TASKS TO PERFORM:
1) Transcribe the portion of the passage on the film The Wizard that opens with the words containing "Noah Antwiler on" and closes with "them and Putnam.".
2) Carry on the write-up about the 1989 film The Wizard, starting right after its final line.

Start of READING PASSAGE

Noah Antwiler on The Wizard

The Wizard is a 1989 film starring Fred Savage, Jenny Lewis, Christian Slater, and Beau Bridges. It is about Jimmy, a young boy who suffers from a serious mental disorder reminiscent of Hollywood Autism after a traumatic incident. After Jimmy is put in an institution, Corey (Savage), one of his older brothers, breaks him out. They decide to run away to "Cawwwifffohneeeyaaaa" together, as Jimmy is for some reason fixated on the place.


Along the way, they meet with some other kids that eerily seem to lack parental supervision. They also learn that Jimmy is a godlike entity around video games. Meanwhile, the concerned mother of the runaway kids hires a sleazy private detective named Putnam to track them down. Also trying to get to them are their father Sam (Bridges) and eldest brother Nick (Slater), resulting in rivalry between them and Putnam.

But none of this is what the movie is well-known for. The film is a fairly blatant Merchandise-Driven affair, made to sell Nintendo products and the Universal Studios tour. In fact, the film's appeal was that it had a sneak peek of Super Mario Bros. 3 (for North America; it had been available in Japan for more than a year).


I love these tropes. They're so bad.

  • Adults Are Useless: Pretty much the whole driving point of the film is that every adult is either uncaring, evil, or incompetent: The kids run through half of Universal's backlot without being halted by the tour guide they're disrupting or caught by studio security (who should be much more familiar with the layout of the studio; they work there, after all).
  • Awkward Kiss: Corey and Haley. Also a Kiss Diss and a "Take That!" Kiss.

End of READING PASSAGE
Start of DATA

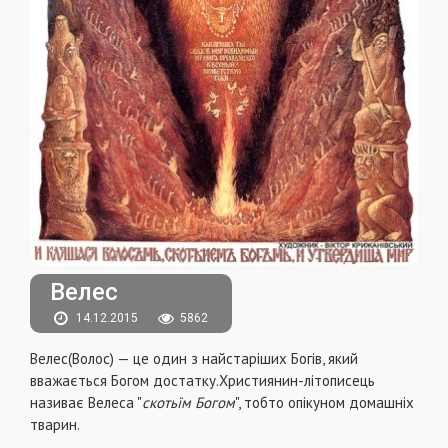
Велес
14.12.2015
5862
Велес(Волос) — це один з найстаріших Богів, який
вважається Богом достатку.Християнин-літописець
називає Велеса "
скотьїм Богом
", тобто опікуном домашніх
тварин.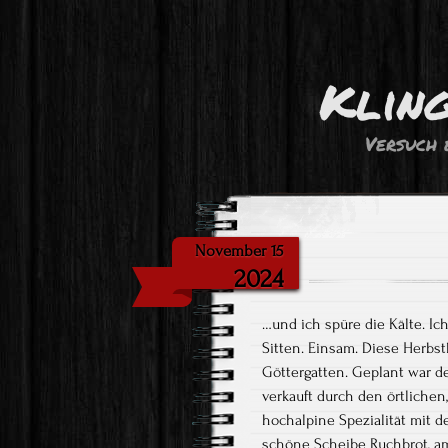
Klin
Versuch 
November 15
2024
…und ich spüre die Kälte. Ic
Sitten. Einsam. Diese Herbs
Göttergatten. Geplant war d
verkauft durch den örtliche
hochalpine Spezialität mit
schöne Scheibe Ruchbrot, am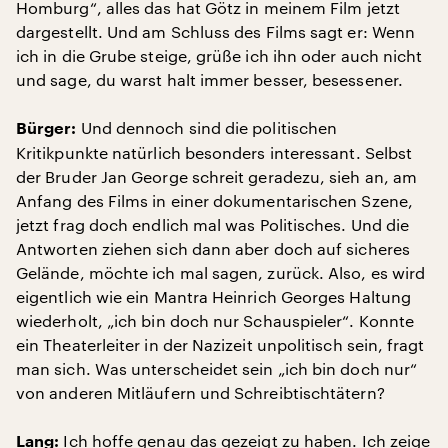
Homburg“, alles das hat Götz in meinem Film jetzt
dargestellt. Und am Schluss des Films sagt er: Wenn
ich in die Grube steige, grüße ich ihn oder auch nicht
und sage, du warst halt immer besser, besessener.
Und dennoch sind die politischen
Bürger:
Kritikpunkte natürlich besonders interessant. Selbst
der Bruder Jan George schreit geradezu, sieh an, am
Anfang des Films in einer dokumentarischen Szene,
jetzt frag doch endlich mal was Politisches. Und die
Antworten ziehen sich dann aber doch auf sicheres
Gelände, möchte ich mal sagen, zurück. Also, es wird
eigentlich wie ein Mantra Heinrich Georges Haltung
wiederholt, „ich bin doch nur Schauspieler“. Konnte
ein Theaterleiter in der Nazizeit unpolitisch sein, fragt
man sich. Was unterscheidet sein „ich bin doch nur“
von anderen Mitläufern und Schreibtischtätern?
Ich hoffe genau das gezeigt zu haben. Ich zeige
Lang: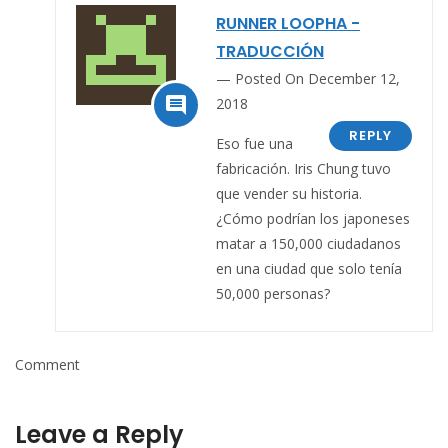
RUNNER LOOPHA -
TRADUCCIÓN
Posted On December 12,

2018
REPLY
Eso fue una
fabricación. Iris Chung tuvo
que vender su historia.
¿Cómo podrían los japoneses
matar a 150,000 ciudadanos
en una ciudad que solo tenía
50,000 personas?
Comment
Leave a Reply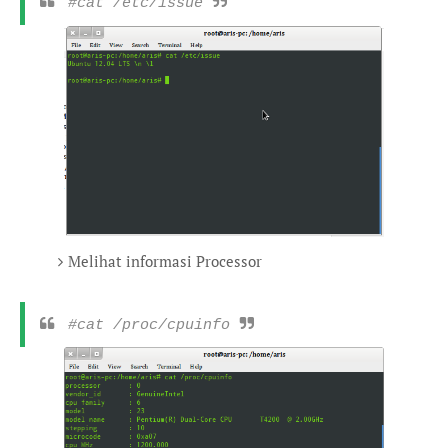
#cat /etc/issue
Melihat informasi Processor
#cat /proc/cpuinfo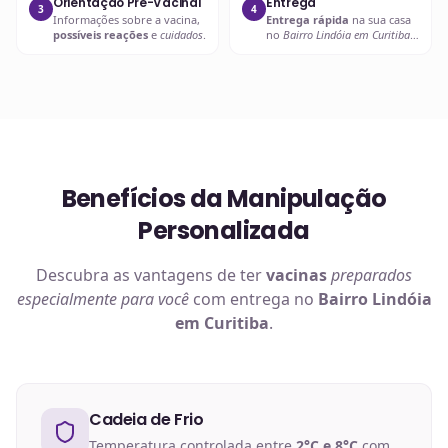
Orientação Pré-Vacinal
Entrega
3
4
Informações sobre a vacina,
Entrega rápida
na sua casa
possíveis reações
e
cuidados
.
no
Bairro Lindóia em Curitiba
ou retire em uma de nossas
unidades.
Benefícios da Manipulação
Personalizada
Descubra as vantagens de ter
vacinas
preparados
especialmente para você
com entrega no
Bairro Lindóia
em Curitiba
.
Cadeia de Frio
Temperatura controlada entre
2°C e 8°C
com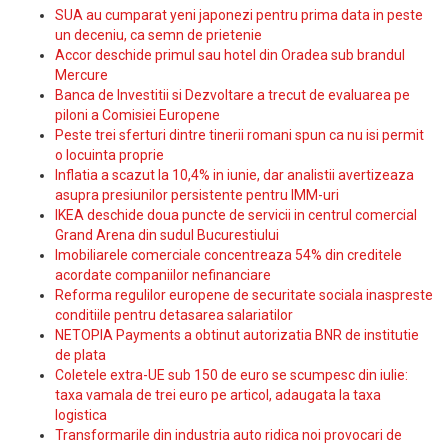
SUA au cumparat yeni japonezi pentru prima data in peste
un deceniu, ca semn de prietenie
Accor deschide primul sau hotel din Oradea sub brandul
Mercure
Banca de Investitii si Dezvoltare a trecut de evaluarea pe
piloni a Comisiei Europene
Peste trei sferturi dintre tinerii romani spun ca nu isi permit
o locuinta proprie
Inflatia a scazut la 10,4% in iunie, dar analistii avertizeaza
asupra presiunilor persistente pentru IMM-uri
IKEA deschide doua puncte de servicii in centrul comercial
Grand Arena din sudul Bucurestiului
Imobiliarele comerciale concentreaza 54% din creditele
acordate companiilor nefinanciare
Reforma regulilor europene de securitate sociala inaspreste
conditiile pentru detasarea salariatilor
NETOPIA Payments a obtinut autorizatia BNR de institutie
de plata
Coletele extra-UE sub 150 de euro se scumpesc din iulie:
taxa vamala de trei euro pe articol, adaugata la taxa
logistica
Transformarile din industria auto ridica noi provocari de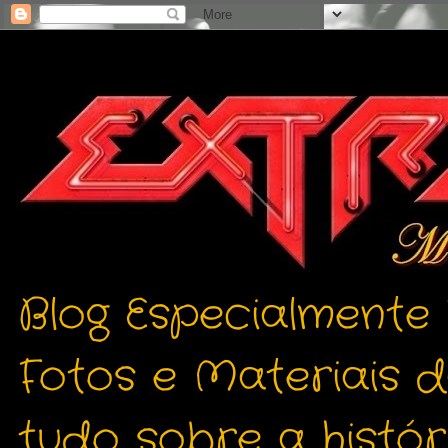
Blog Especialmente
Fotos e Materiais 
tudo sobre a histór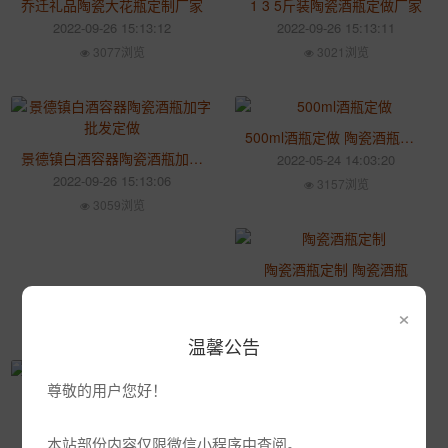
乔迁礼品陶瓷大花瓶定制厂家
1 3 5斤装陶瓷酒瓶定做厂家
2022-09-26 15:13:12
2022-09-26 15:13:11
3077浏览
3021浏览
500ml酒瓶定做 陶瓷酒瓶定做厂家
景德镇白酒容器陶瓷酒瓶加字批发定做
2022-05-24 14:03:20
2022-09-26 15:13:06
3157浏览
3059浏览
陶瓷酒瓶定制 陶瓷酒瓶
2022-05-24 14:03:07
×
3075浏览
温馨公告
尊敬的用户您好！
50斤装酒坛批发厂家
陶瓷白酒瓶批发厂家 白酒瓶批发
2022-05-24 14:03:03
2022-05-24 14:02:48
本站部份内容仅限微信小程序中查阅。
3209浏览
3046浏览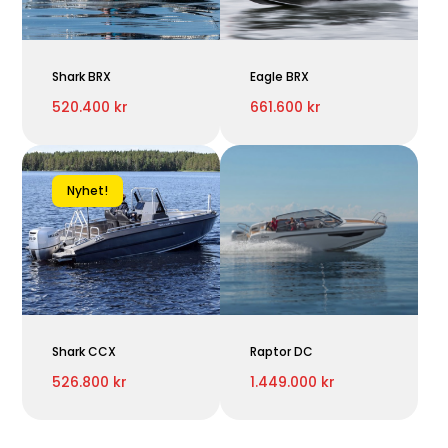
Shark BRX
Eagle BRX
520.400 kr
661.600 kr
Nyhet!
Shark CCX
Raptor DC
526.800 kr
1.449.000 kr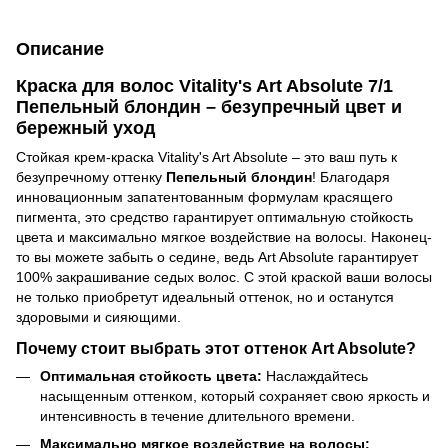
Описание
Краска для волос Vitality's Art Absolute 7/1
Пепельный блондин – безупречный цвет и
бережный уход
Стойкая крем-краска Vitality's Art Absolute – это ваш путь к
безупречному оттенку
Пепельный блондин
! Благодаря
инновационным запатентованным формулам красящего
пигмента, это средство гарантирует оптимальную стойкость
цвета и максимально мягкое воздействие на волосы. Наконец-
то вы можете забыть о седине, ведь Art Absolute гарантирует
100% закрашивание седых волос. С этой краской ваши волосы
не только приобретут идеальный оттенок, но и останутся
здоровыми и сияющими.
Почему стоит выбрать этот оттенок Art Absolute?
Оптимальная стойкость цвета:
Наслаждайтесь
насыщенным оттенком, который сохраняет свою яркость и
интенсивность в течение длительного времени.
Максимально мягкое воздействие на волосы: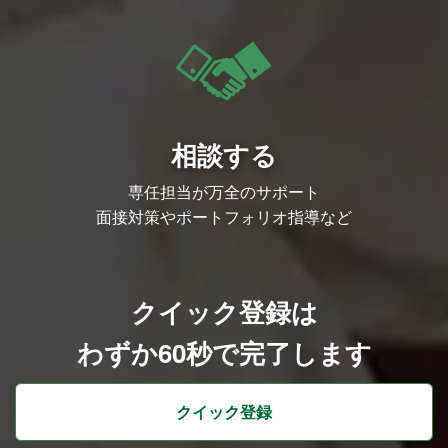
相談する
専任担当が万全のサポート
面接対策やポートフォリオ指導など
クイック登録は
わずか60秒で完了します
クイック登録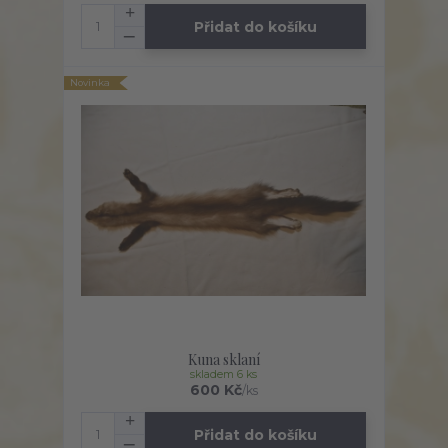
Přidat do košíku
Novinka
Kuna sklaní
skladem 6 ks
600 Kč
/
ks
Přidat do košíku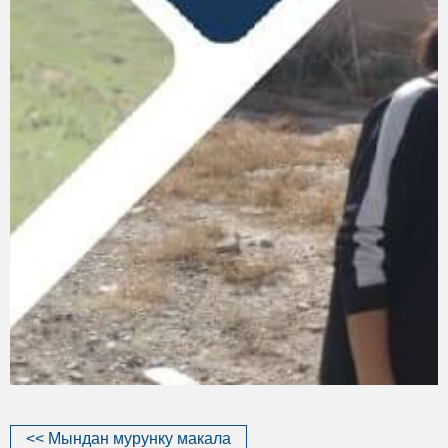
<< Мындан мурунку макала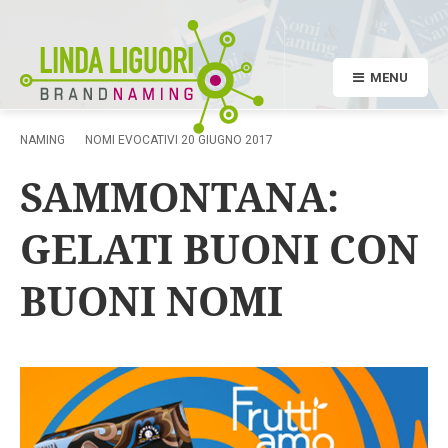
MENU
NAMING
NOMI EVOCATIVI
20 GIUGNO 2017
SAMMONTANA:
GELATI BUONI CON
BUONI NOMI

End of DATA

TASK RESPONSES:
1)
Noah Antwiler on The Wizard

The Wizard is a 1989 film starring Fred Savage, Jenny Lewis, Christian Slater, and Beau Bridges. It is about Jimmy, a young boy who suffers from a serious mental disorder reminiscent of Hollywood Autism after a traumatic incident. After Jimmy is put in an institution, Corey (Savage), one of his older brothers, breaks him out. They decide to run away to "Cawwwifffohneeeyaaaa" together, as Jimmy is for some reason fixated on the place.


Along the way, they meet with some other kids that eerily seem to lack parental supervision. They also learn that Jimmy is a godlike entity around video games. Meanwhile, the concerned mother of the runaway kids hires a sleazy private detective named Putnam to track them down. Also trying to get to them are their father Sam (Bridges) and eldest brother Nick (Slater), resulting in rivalry between them and Putnam.

2)
  • Big Bad: Putnam, the creepy, unscrupulous private investigatornote , who is mostly motivated by the money and even resorts to such underhanded tactics as having a tow truck driver take Jimmy's dad's pickup away and finding Haley's address to kidnap Jimmy.
  • Big Brother Instinct:
    • The first thing Corey does when he hears about Jimmy being put into an institution? Break him out!
    • And what does Nick do when he hears of his brothers having ran away? He goes with his father to find them!
    • The biggest one not mentioned is Jimmy. Though technically, Jennifer is his twin, his drive to get to California to lay his sister's memory to rest falls into this category.
  • Broken Aesop:
    • The movie stresses self-reliance and independence... but don't be afraid to pay some money to the Nintendo Hot Line to cheat.
    • The reason Haley's family is poor is that her mother was a gambling addict - so naturally the kids use Jimmy's gaming abilities and her own knowledge of craps to gamble their way to California.
  • Competence Zone: The child characters, and only a few adults demonstrate competence, while many of the characters older than the children are either useless, or childish.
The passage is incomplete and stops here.